À 3,3% du PIB, soit près de 600 milliards de dollars (559 milliards d'euros), les dépenses militaires américaines vont rester de loin les plus importantes du monde : elles sont près de trois fois supérieures à celles de la Chine, deuxième puissance militaire mondiale. 

De larges coupes dans le budget de la diplomatie. Selon Mick Mulvaney, directeur du budget, le document prévoit une baisse de 28% des ressources du département d'État, en charge de la diplomatie de la première puissance mondiale. Son budget actuel, qui englobe l'Agence pour le développement international (USAID), s'élève à environ 50 milliards de dollars (46,6 milliards d'euros), soit l'équivalent de la hausse du budget de la défense.

"Le président a fait campagne en affirmant qu'il dépenserait moins d'argent à l'étranger et plus aux États-Unis", a résumé Mick Mulvaney. Cependant, a-t-il assuré, ce budget permettra que "les fonctions diplomatiques essentielles du département d'État", qui compte quelque 70.000 employés et 250 ambassades et consulats, soient préservées.

Le début d'une longue bataille avec le Congrès. La publication du document ne marque que le début d'une longue bataille avec le Congrès car c'est lui, et non la Maison-Blanche, qui tient les cordons de la bourse. Or, si les deux chambres sont contrôlées par les républicains, la majorité et le président ne sont pas, loin s'en faut, à l'unisson. Plusieurs poids lourds républicains du Congrès ont déjà pris leur distance avec certaines propositions. "L'aide étrangère n'est pas de la charité", a ainsi souligné le sénateur Marco Rubio, estimant qu'elle était cruciale pour la sécurité nationale.

Un budget pour l'environnement réduit. La puissante Agence de protection de l'environnement (EPA) devrait aussi subir des coupes spectaculaires dans ce document sur exercice budgétaire 2018, qui commence le 1er octobre 2017. Depuis son arrivée au pouvoir le 20 janvier, Donald Trump, qui a par le passé mis en doute la réalité du changement climatique, martèle sa volonté de supprimer nombre de réglementations fédérales sur l'environnement qu'il juge inutiles, affirmant qu'elles sont un obstacle aux créations d'emplois.

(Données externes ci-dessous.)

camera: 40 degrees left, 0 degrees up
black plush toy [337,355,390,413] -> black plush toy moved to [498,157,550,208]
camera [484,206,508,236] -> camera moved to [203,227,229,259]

1,5 milliard de dollars pour le mur avec le Mexique. Le document budgétaire devrait aussi inclure les premiers chiffres sur le sommes allouées à court terme à la construction d'un mur à la frontière avec le Mexique pour freiner l'afflux de clandestins, promesse de campagne emblématique de Donald Trump. Selon le directeur du budget, une somme de 1,5 milliard de dollars (1,40 milliard d'euros) sera prévue sur l'année 2017 et quelque 2,6 milliards de dollars (2,4 milliards d'euros) pour la suivante.